Ayer, a través de un comunicado, el Ministerio de Relaciones Exteriores dio a conocer que en la noche del sábado el ex presidente Alan García acudió a la Embajada de Uruguay para solicitar asilo en dicho país. Como se sabe, ese mismo sábado el Poder Judicial había dictado una orden de impedimento de salida del territorio nacional por 18 meses para García por las investigaciones que se le siguen en el caso de la línea 1 del metro de Lima (una obra inaugurada durante su segundo gobierno, por la que la propia empresa Odebrecht ha reconocido que pagó millonarios sobornos y que ha llevado a prisión preventiva a algunos altos funcionarios ligados al proyecto, incluido un ex viceministro).
Tan pronto supo que no podía dejar el país, el señor García había escrito en sus redes sociales: “Nos allanamos para que nadie piense que ocultamos algo. Y para mí no es una sanción estar 18 meses en mi patria”. Hoy, sin embargo, sabemos que el señor García no se allana y que, por el contrario, tiene prisa por abandonar ‘su patria’. En otras palabras, que nos mintió burdamente. Y no solo a nosotros, sino también al juez Sánchez Balbuena, al que le remitió un escrito –firmado por sus dos abogados– en el que le informaba su “allanamiento absoluto […] con el único propósito de facilitar las investigaciones”.
Es cierto que algunas de las medidas que se vienen adoptando en el contexto de las investigaciones del Caso Odebrecht a diversos políticos no están exentas de críticas. Después de todo, la democracia también permite exhibir discrepancias con las decisiones de la justicia. Sin embargo, también es cierto que estos procedimientos se han venido ventilando en las instancias judiciales, con las garantías que protege un Estado de derecho, por lo que no cabe hablar aquí ni de persecución política ni de justicia politizada.
En el Perú, como sabe cualquier observador mínimamente informado, no existe una dictadura ni una justicia cooptada por un régimen tiránico, como viene ocurriendo, por poner un ejemplo cercano, en Venezuela. A no ser, claro está, que uno mire los hechos a través de los lentes del aprismo. Pues de un tiempo a esta parte han sido el señor García y sus correligionarios, como los legisladores Javier Velásquez Quesquén y Jorge del Castillo, los que han blandido irresponsablemente la tesis de que el país se estaría encaminando a un “inminente golpe de Estado” o a otro “5 de abril”. Una conjetura que no por ruidosa deja de ser irrisoria.

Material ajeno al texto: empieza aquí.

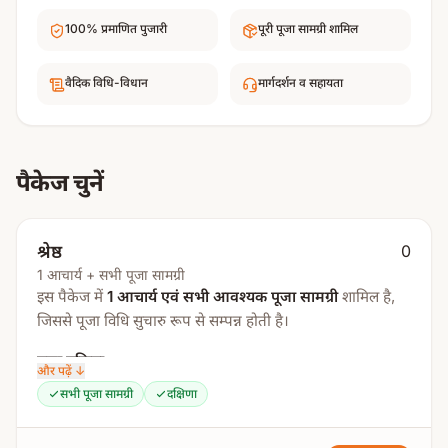
100% प्रमाणित पुजारी
पूरी पूजा सामग्री शामिल
वैदिक विधि-विधान
मार्गदर्शन व सहायता
पैकेज चुनें
श्रेष्ठ
0
1 आचार्य + सभी पूजा सामग्री
इस पैकेज में
1 आचार्य एवं सभी आवश्यक पूजा सामग्री
शामिल है,
जिससे पूजा विधि सुचारु रूप से सम्पन्न होती है।
पूजा प्रक्रिया:
और पढ़ें ↓
सभी पूजा सामग्री
दक्षिणा
स्वस्ति वाचन
संकल्प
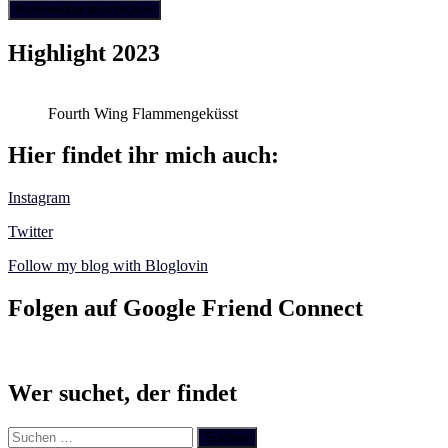
Highlight 2023
Fourth Wing Flammengeküsst
Hier findet ihr mich auch:
Instagram
Twitter
Follow my blog with Bloglovin
Folgen auf Google Friend Connect
Wer suchet, der findet
Suchen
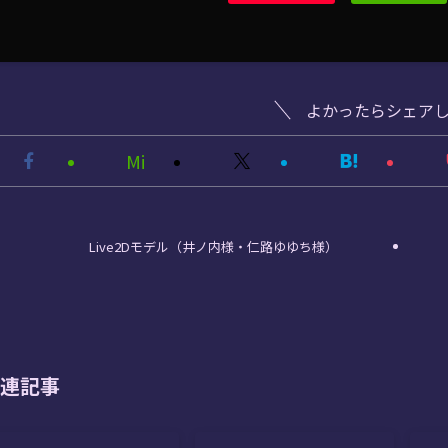
よかったらシェア
Mi
Live2Dモデル（井ノ内様・仁路ゆゆち様）
連記事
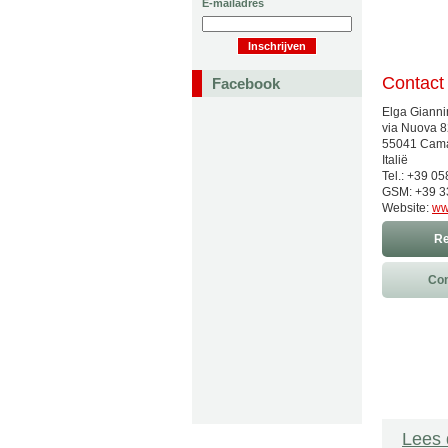
E-mailadres
Contact
Facebook
Elga Gianni
via Nuova 
55041 Cama
Italië
Tel.: +39 0
GSM: +39 3
Website:
ww
Re
Con
Lees 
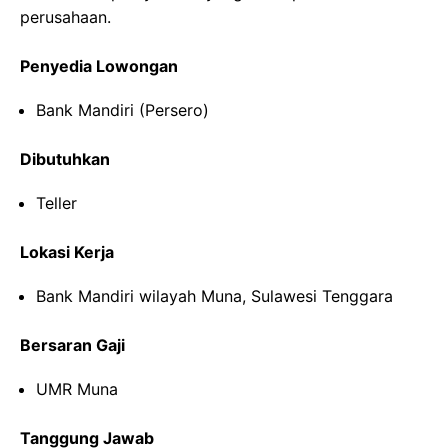
perusahaan.
Penyedia Lowongan
Bank Mandiri (Persero)
Dibutuhkan
Teller
Lokasi Kerja
Bank Mandiri wilayah Muna, Sulawesi Tenggara
Bersaran Gaji
UMR Muna
Tanggung Jawab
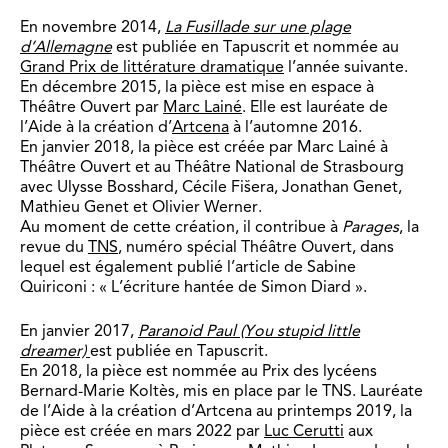
En novembre 2014,
La Fusillade sur une plage
d’Allemagne
est publiée en Tapuscrit et nommée au
Grand Prix de littérature dramatique
l’année suivante.
En décembre 2015, la pièce est mise en espace à
Théâtre Ouvert par
Marc Lainé
. Elle est lauréate de
l’Aide à la création d’
Artcena
à l’automne 2016.
En janvier 2018, la pièce est créée par Marc Lainé à
Théâtre Ouvert et au Théâtre National de Strasbourg
avec Ulysse Bosshard, Cécile Fišera, Jonathan Genet,
Mathieu Genet et Olivier Werner.
Au moment de cette création, il contribue à
Parages
, la
revue du
TNS
, numéro spécial Théâtre Ouvert, dans
lequel est également publié l’article de Sabine
Quiriconi : « L’écriture hantée de Simon Diard ».
En janvier 2017,
Paranoid Paul (You stupid little
dreamer)
est publiée en Tapuscrit.
En 2018, la pièce est nommée au Prix des lycéens
Bernard-Marie Koltès, mis en place par le TNS. Lauréate
de l’Aide à la création d’Artcena au printemps 2019, la
pièce est créée en mars 2022 par
Luc Cerutti
aux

El señor García no está siendo investigado ni por sus ideas o por sus proclamas políticas ni por oponerse al poder de turno. Está siendo investigado por las serias sospechas de corrupción en su segundo gobierno. En ese sentido, no puede ser considerado un perseguido político y, por consiguiente, no debería proceder su solicitud de asilo en Uruguay. Confiamos en que el país oriental le cierre dicha puerta de escape.
Por otro lado, es claro que, con su intento por evadir la justicia nacional, el señor García ha revelado de manera elocuente cuán grave percibe su propia situación legal. A partir de ahora, cualquier otra proclama que lance asegurando que no tiene nada que temer o que siempre se ha plegado a todo requerimiento de la justicia no serán más que meros ejercicios retóricos.

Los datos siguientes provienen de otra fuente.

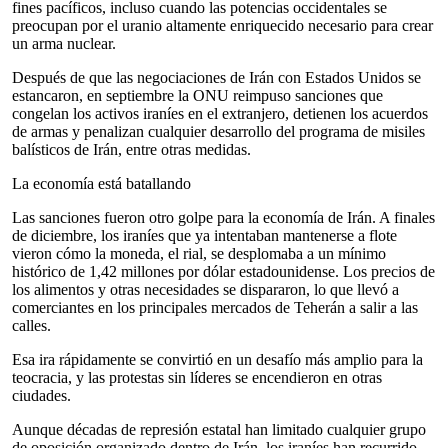
fines pacíficos, incluso cuando las potencias occidentales se
preocupan por el uranio altamente enriquecido necesario para crear
un arma nuclear.
Después de que las negociaciones de Irán con Estados Unidos se
estancaron, en septiembre la ONU reimpuso sanciones que
congelan los activos iraníes en el extranjero, detienen los acuerdos
de armas y penalizan cualquier desarrollo del programa de misiles
balísticos de Irán, entre otras medidas.
La economía está batallando
Las sanciones fueron otro golpe para la economía de Irán. A finales
de diciembre, los iraníes que ya intentaban mantenerse a flote
vieron cómo la moneda, el rial, se desplomaba a un mínimo
histórico de 1,42 millones por dólar estadounidense. Los precios de
los alimentos y otras necesidades se dispararon, lo que llevó a
comerciantes en los principales mercados de Teherán a salir a las
calles.
Esa ira rápidamente se convirtió en un desafío más amplio para la
teocracia, y las protestas sin líderes se encendieron en otras
ciudades.
Aunque décadas de represión estatal han limitado cualquier grupo
de oposición organizado dentro de Irán, los iraníes han recurrido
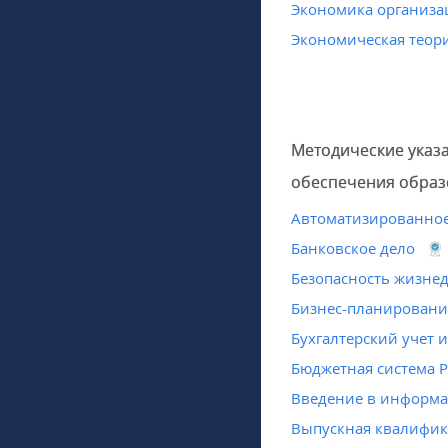
Экономика организа
Экономическая теор
Методические указ
обеспечения образ
Автоматизированное
Банковское дело
Безопасность жизне
Бизнес-планировани
Бухгалтерский учет 
Бюджетная система 
Введение в информ
Выпускная квалифик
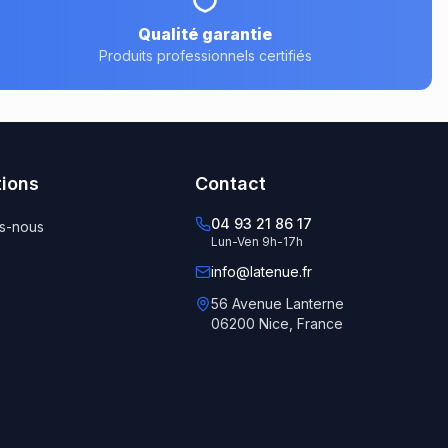
Qualité garantie
Produits professionnels certifiés
tions
Contact
04 93 21 86 17
s-nous
Lun-Ven 9h-17h
info@latenue.fr
56 Avenue Lanterne
06200 Nice, France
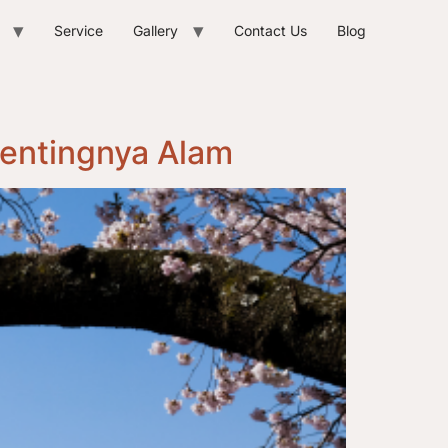
Service
Gallery
Contact Us
Blog
Pentingnya Alam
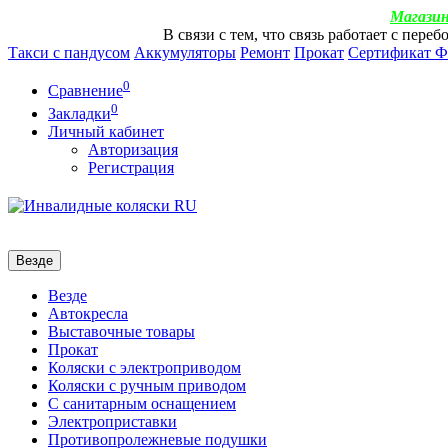
Магазин
В связи с тем, что связь работает с пер
Такси с пандусом
Аккумуляторы
Ремонт
Прокат
Сертификат 
0
Сравнение
0
Закладки
Личный кабинет
Авторизация
Регистрация
Везде
Везде
Автокресла
Выставочные товары
Прокат
Коляски с электроприводом
Коляски с ручным приводом
С санитарным оснащением
Электроприставки
Противопролежневые подушки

De igual manera, el señor García se ha unido al ignominioso corrillo de ex mandatarios, como Alejandro Toledo o Alberto Fujimori, que prefirieron fugarse del país para esquivar la acción de la justicia antes que quedarse a afrontar sus procesos como les exige la misma Constitución que juraron defender. Algo que, por el contrario, sí hicieron otros políticos inmersos en trances parecidos, como Keiko Fujimori, Ollanta Humala o Pedro Pablo Kuczynski.
Nada de esto, claro está, quiere decir que el dos veces mandatario sea culpable de los hechos que se le imputan. Pero ahora las sospechas sobre su culpabilidad adquieren una tonalidad más espesa. Después de todo, gestos como estos alimentan la sensación de que, a juicio de los demás, el señor García sí tiene algo que temer.